• TASK ITEM
Print every entry exactly as it appears, but skip the pictures.

• DATA EXCERPTS
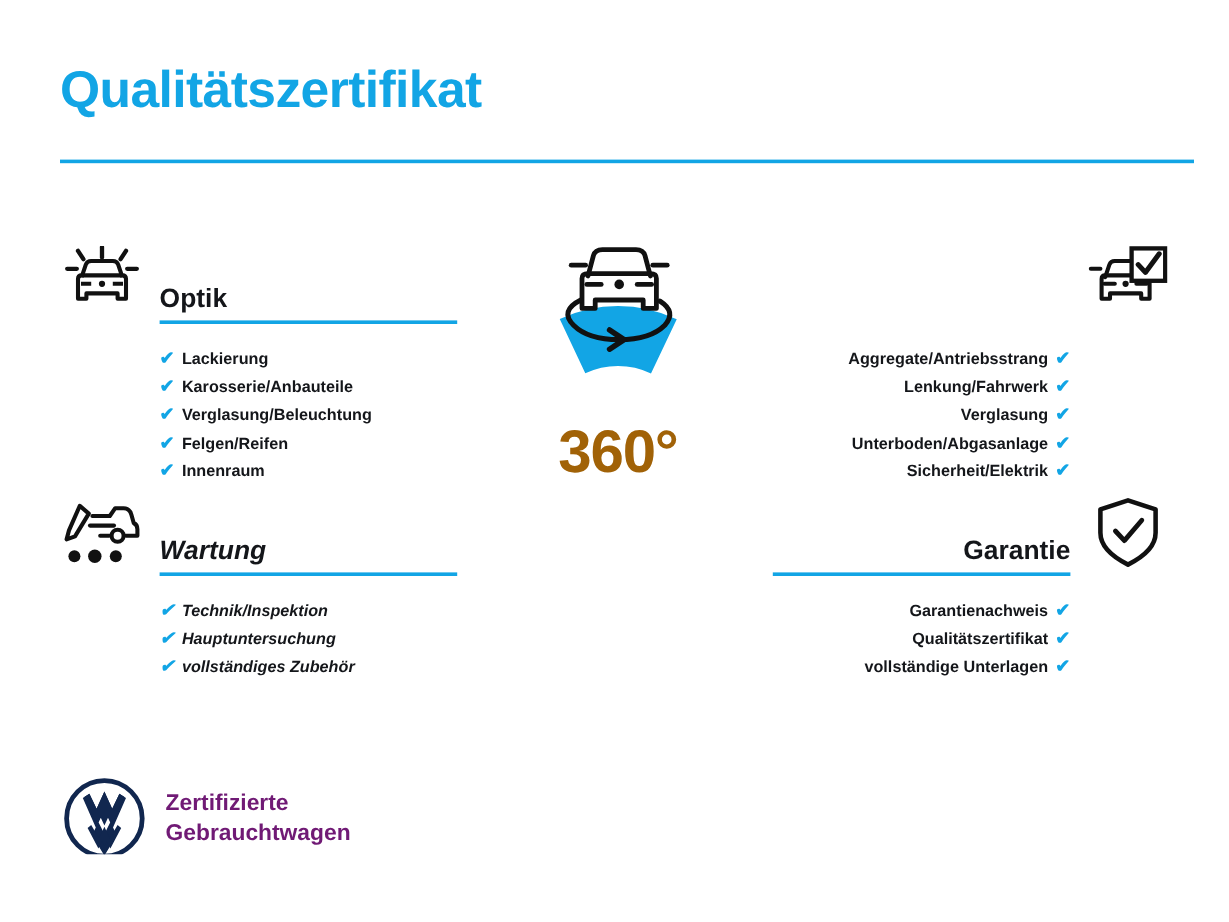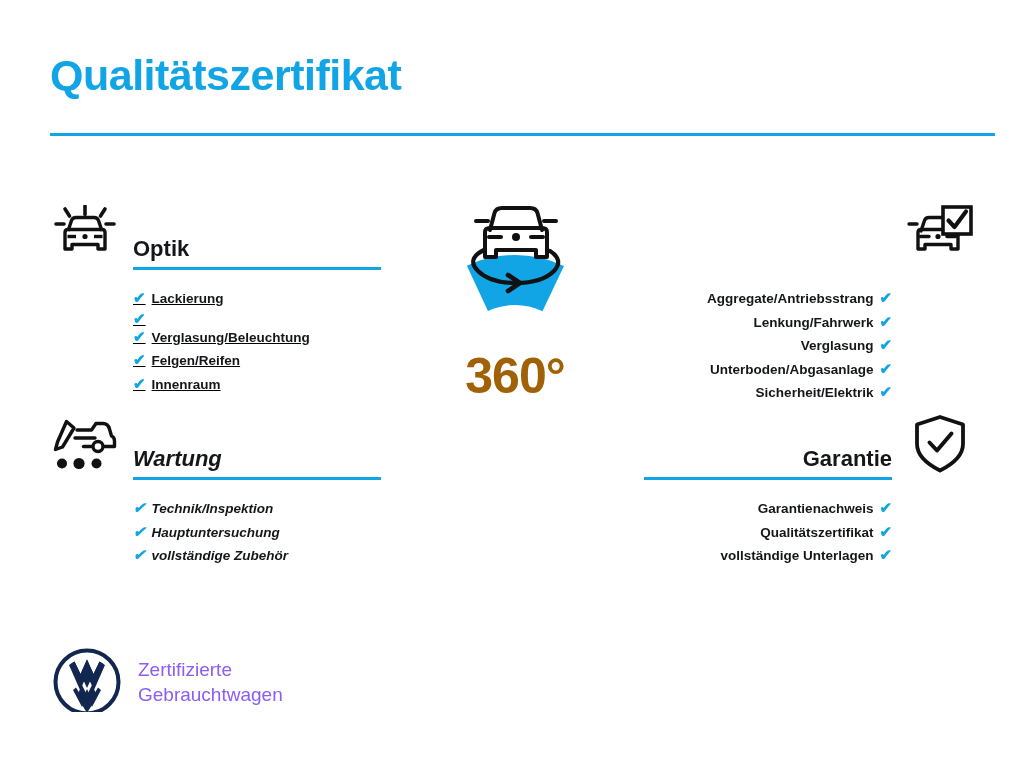--- a/index.html
+++ b/index.html
@@ -43,7 +43,7 @@
   .section {
     position: absolute;
   }
-  .sec-optik   { left: 45px;  top: 200px; width: 335px; text-decoration: underline; }
+  .sec-optik   { left: 45px;  top: 200px; width: 335px; }
   .sec-wartung { left: 45px;  top: 410px; width: 335px; font-style: italic; }
   .sec-technik { left: 645px; top: 200px; width: 335px; }
   .sec-garantie{ left: 645px; top: 410px; width: 335px; }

• SOLUTION
--- a/index.html
+++ b/index.html
@@ -43,7 +43,7 @@
   .section {
     position: absolute;
   }
-  .sec-optik   { left: 45px;  top: 200px; width: 335px; text-decoration: underline; }
+  .sec-optik   { left: 45px;  top: 200px; width: 335px; }
   .sec-wartung { left: 45px;  top: 410px; width: 335px; font-style: italic; }
   .sec-technik { left: 645px; top: 200px; width: 335px; }
   .sec-garantie{ left: 645px; top: 410px; width: 335px; }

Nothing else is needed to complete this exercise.